Show that the set $U \subset \mathbb{R}^{n^{2}}$ of matrices $A$ with $\det(A) \neq 0$ is open. Let $A^{-1}$ be the inverse of the matrix $A$. Show that the mapping $A \mapsto A^{-1}$ is continuous from $U$ to $U$.
My solution to the first part is that $\det(A)$ can be expressed as a polynomial in the entries of $A$, and since polynomial functions are continuous we have that the determinant function is continuous from which we can say the given set is indeed open. Any thoughts on the next part?
On
You're on the right track. You have been given a way to define a neighborhood. He's told you in the problem to think of $n\times n$ matrices as $\Bbb R^{n^2}$.
HINT: Do you have a concrete formula for the inverse of a nonsingular matrix? Say, something involving cofactors?
On
For funsies because this popped up on the front page...
Another way to see inversion is continuous (smooth, analytic) is to note that $$ \frac{1}{1-x}=\sum_{n=0}^{\infty}x^n $$ holds in any Banach algebra for $\|x\|<1$. In particular, if $A=I-B$ for small $B$, then $$ A^{-1}=\sum_{n=0}^{\infty}B^n. $$ You can translate any matrix to a neighborhood of the identity, invert, and translate it back, i.e. if $A=C(I-B)$, then $$ A^{-1}=C^{-1}\sum_{n=0}^{\infty}B^n. $$ This is clearly continuous (smooth, analytic) for fixed $C$ and varying $B$ in a neighborhood of the identity.

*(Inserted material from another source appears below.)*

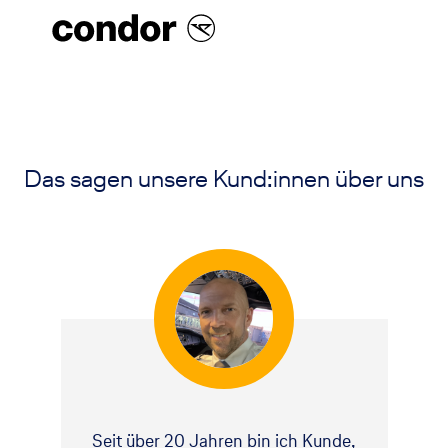
Das sagen unsere Kund:innen über uns
Seit über 20 Jahren bin ich Kunde,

First: $f=\det$ is continuous, and the set $\operatorname{GL}_n(\mathbb{R})$ of all invertible matrices can be written as $$ \operatorname{GL}_n(\mathbb{R}) = f^{-1}(\mathbb{R}^\ast) $$ Since $\mathbb{R}^\ast := \mathbb{R}-\{0\}$ is open and $f$ is continuous, $f^{-1}(\mathbb{R}^\ast)$ is open.
Now, for showing $g\colon A\in \operatorname{GL}_n(\mathbb{R}) \mapsto A^{-1}$ is continuous, use the fact that $\det$ is continuous, that $A\mapsto\operatorname{adj} A$ is continuous (not hard to show), and that $$ A^{-1} = \frac{1}{\det A}\operatorname{adj} A. $$